**Text block**
==================================================

Alberto Orlando (; born 27 September 1938) is an Italian former footballer who played at both professional and international levels as a forward. Although not gifted with the best technical ability, he was a fast, physical, energetic, opportunistic, and powerful player, who was good in the air; he often played on the wing or through the centre of the pitch.

Club career
Born in Rome, Orlando played for Roma, Messina (briefly on a season loan from Roma), Fiorentina, Torino, Napoli and SPAL 1907 throughout his career. He is mostly remembered for his seven-year club career with Roma, the team with which he won the 1960–61 Inter-Cities Fairs Cup, and the 1963–64 Coppa Italia, forming a formidable partnership with Giampaolo Menichelli. In total, he managed 142 Serie A appearances and 34 goals in Serie A with Roma. During his time at Roma, he was briefly loaned to Serie B side Messina during the 1958–59 season, scoring 17 goals in 30 appearances. After leaving Roma, he moved to Fiorentina, where he also achieved notable success. He became the Serie A top scorer during the 1964–65 season, alongside scudetto winner Sandro Mazzola, and he helped the club to a fourth-place finish in the league. That season, he also helped Fiorentina to reach the final of the 1965 Mitropa Cup. Orlando spent his final season with Serie B side SPAL, making 6 appearances, before retiring in 1969.

==================================================

**Given information**
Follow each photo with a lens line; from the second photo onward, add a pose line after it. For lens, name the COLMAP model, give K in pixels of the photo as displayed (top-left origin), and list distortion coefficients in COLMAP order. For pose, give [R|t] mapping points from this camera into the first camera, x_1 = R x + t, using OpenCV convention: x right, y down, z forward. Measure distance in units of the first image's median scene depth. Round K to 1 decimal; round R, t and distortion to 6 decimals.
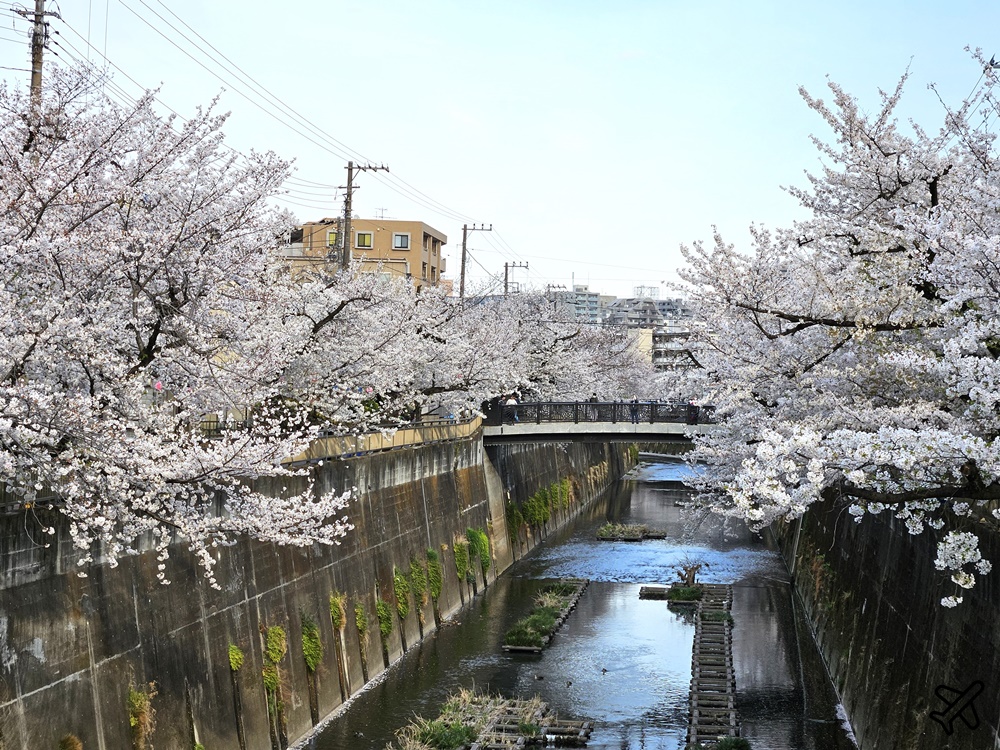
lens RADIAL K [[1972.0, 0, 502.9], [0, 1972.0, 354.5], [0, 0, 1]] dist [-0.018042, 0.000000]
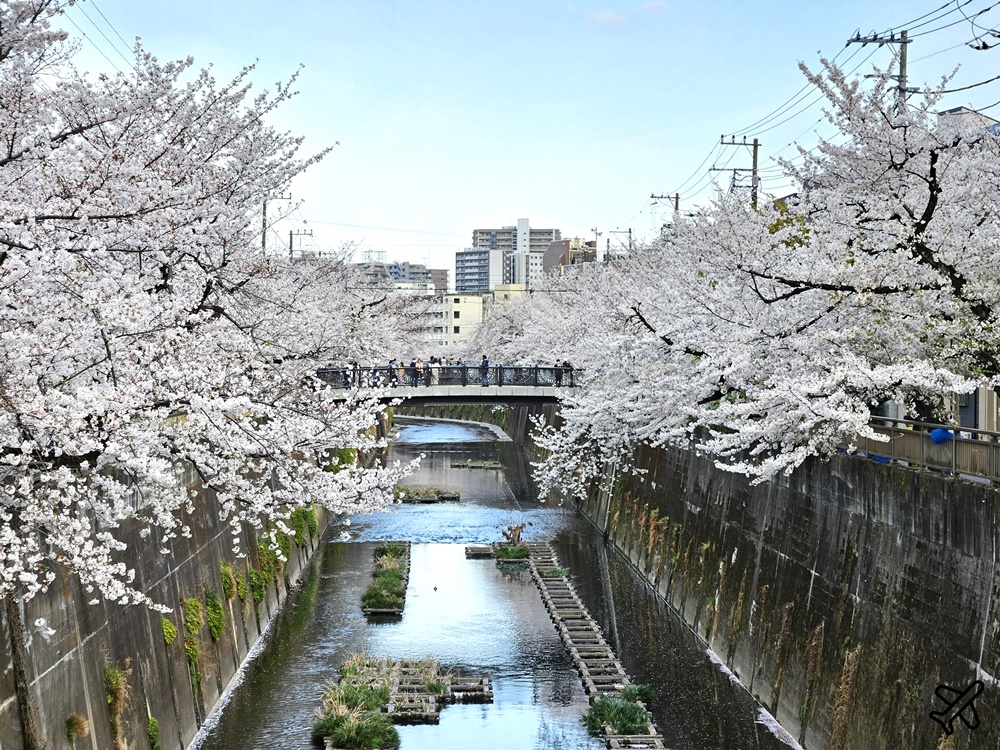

==================================================

**Task requirements**
A) Reproduce the part of the Alberto Orlando text that opens with the words containing "Alberto Orlando (;" and closes with "of the pitch.", renaming "forward" to "striker".
B) Answer these questions from the Alberto Orlando text:
(i) To which Serie B side was Orlando loaned during the 1958–59 season?
(ii) In which season did he become the Serie A top scorer?
(iii) In what year did he retire?
C) Resume the text about Alberto Orlando from the point where it stops.

**Answer set**
A)
Alberto Orlando (; born 27 September 1938) is an Italian former footballer who played at both professional and international levels as a striker. Although not gifted with the best technical ability, he was a fast, physical, energetic, opportunistic, and powerful player, who was good in the air; he often played on the wing or through the centre of the pitch.

B)
(i) Messina
(ii) 1964–65
(iii) 1969

C)
International career
Orlando represented the Italian national team between 1962 and 1965, making 5 appearances, and scoring 4 goals. After his notable and positive successful performances with Roma, he made his international debut against Turkey, on 2 December 1962, in Bologna, in a UEFA Euro 1964 qualifying match. Orlando scored all 4 of his international goals in Italy's 6–0 victory. He also appeared in the return leg, where he suffered a temporary injury.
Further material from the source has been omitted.